I have been tasked to come up with a schema to store our application logs using Cassandra. I am quite new to Cassandra but from what I have read and learned so far, it could be the best approach for our use case.
Our application send thousands of SMS each day (provided by 3 local service providers) and we would love to keep a log each time an SMS is sent (for reconciliation purposes at each month's end among other things). We intend to store the information below:
id text, // uuid
phone_number text, // recipient of the SMS
message text, // Message sent
status boolean, // if the SMS was sent or not
response text, // Request response
service_provider text, // e.g Twilio, Telnyx, Venmo etc
date timestamp, // Time SMS is sent
We would like to query the following reports at any one time:
- Total number of SMS sent
- Total SMS sent for a given period of time (between 2 dates)
- Total SMS sent by a specific service provider (also within a given time period)
- Total SMS sent to a specific recipient phone number (also within a given time period)

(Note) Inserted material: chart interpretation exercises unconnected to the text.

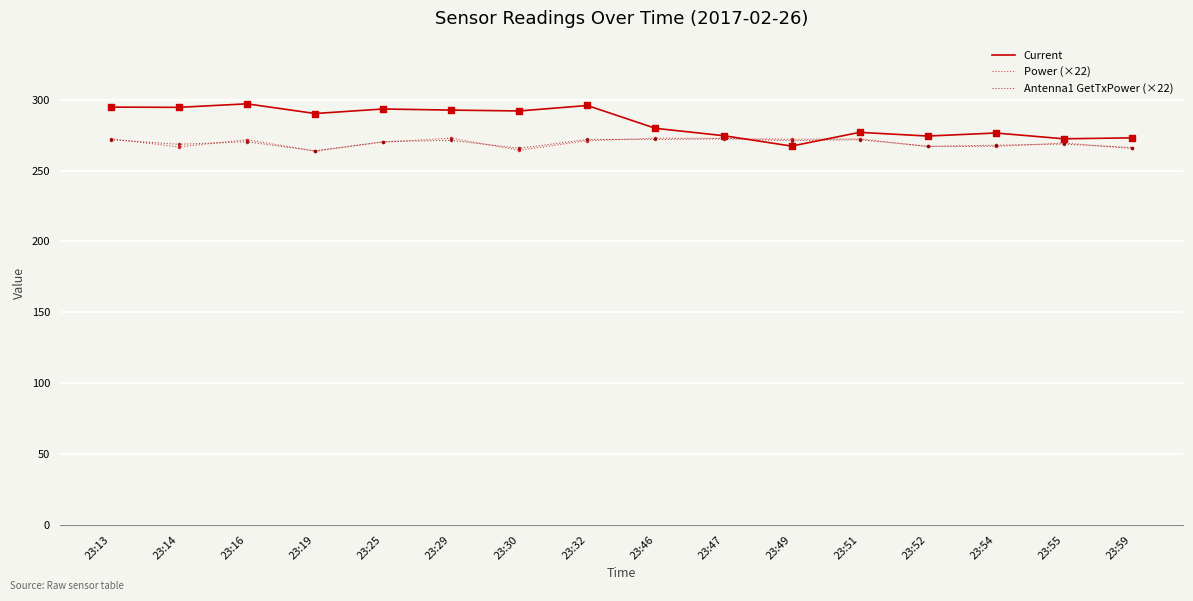

What are all the series names shown in the legend?

Current, Power (×22), Antenna1 GetTxPower (×22)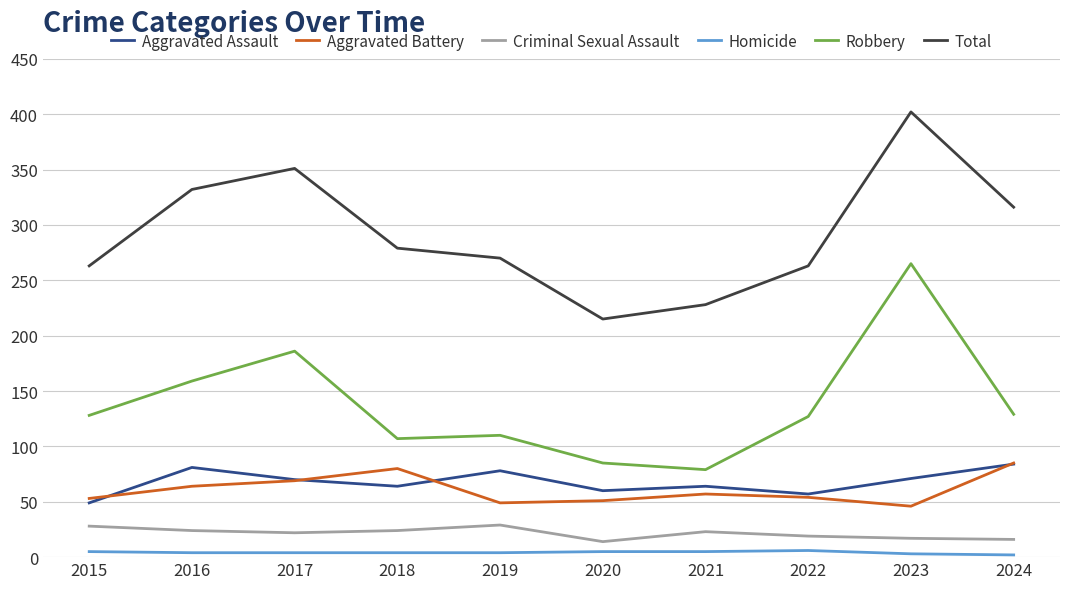

What is the spread (max minus min) of values at 2021?

223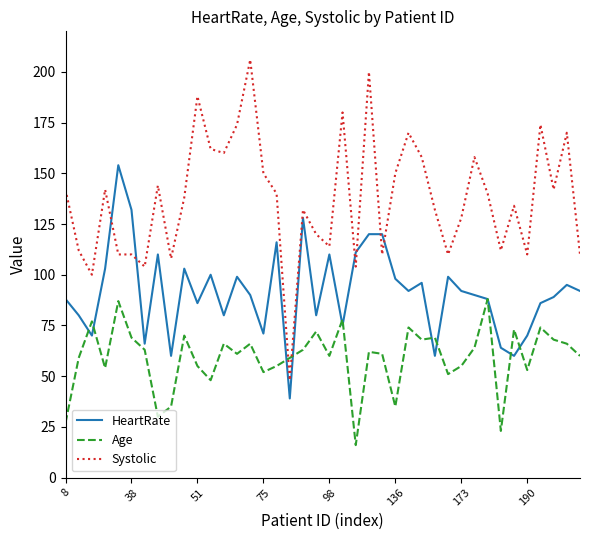

List the series in order of their peak value, highest first.

Systolic, HeartRate, Age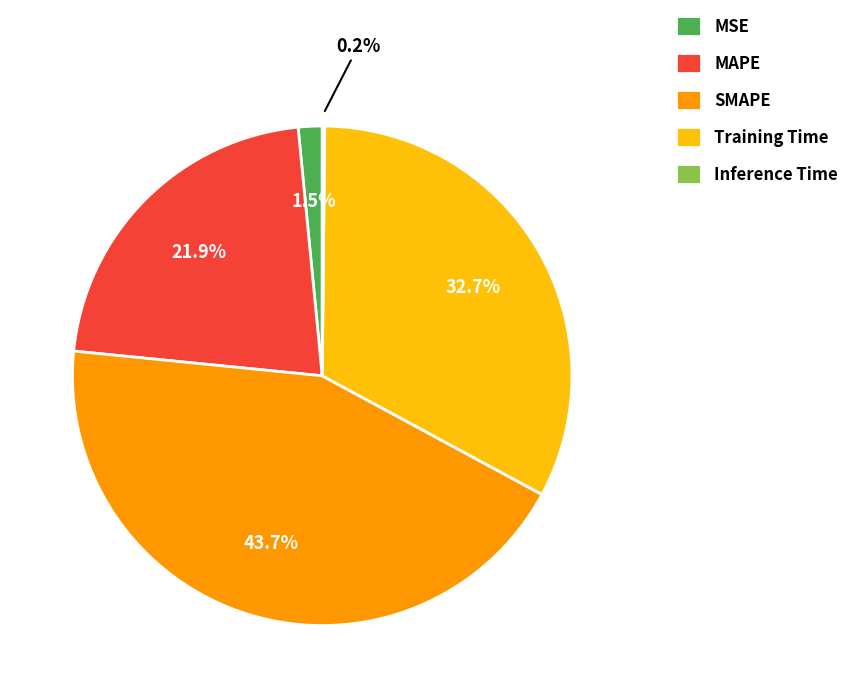

What percentage is the Training Time slice, to the nearest percent?

33%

- Total failed or successful SMS sent (also within a given period of time)
I have come up with the following tables (3) but I feel like I am over engineering or over thinking it? Perhaps it could be done simpler? I would appreciate any advice in getting this to work efficiently.
create table sms_logs_by_id
(
id text,
phone_number text,
message text,
status boolean,
response text,
provider text,
service_provider text,
date timestamp,
primary key (id, date)
) with clustering order by (date DESC);
create table sms_logs_by_service_provider
(
id text,
phone_number text,
message text,
status boolean,
response text,
provider text,
service_provider text,
date timestamp,
primary key (service_provider, date)
) with clustering order by (date DESC);
create table sms_logs_by_phone_number
(
id text,
phone_number text,
message text,
status boolean,
response text,
provider text,
service_provider text,
date timestamp,
primary key (phone_number, date)
) with clustering order by (date DESC);
create table sms_logs_by_status
(
id text,
phone_number text,
message text,
status boolean,
response text,
provider text,
service_provider text,
date timestamp,
primary key (status, date)
) with clustering order by (date DESC);
Queries run pretty well so far. I am not sure if this is the most optimum way of modelling the data. I would appreciate any advice on how I can improve this data model. Thank you!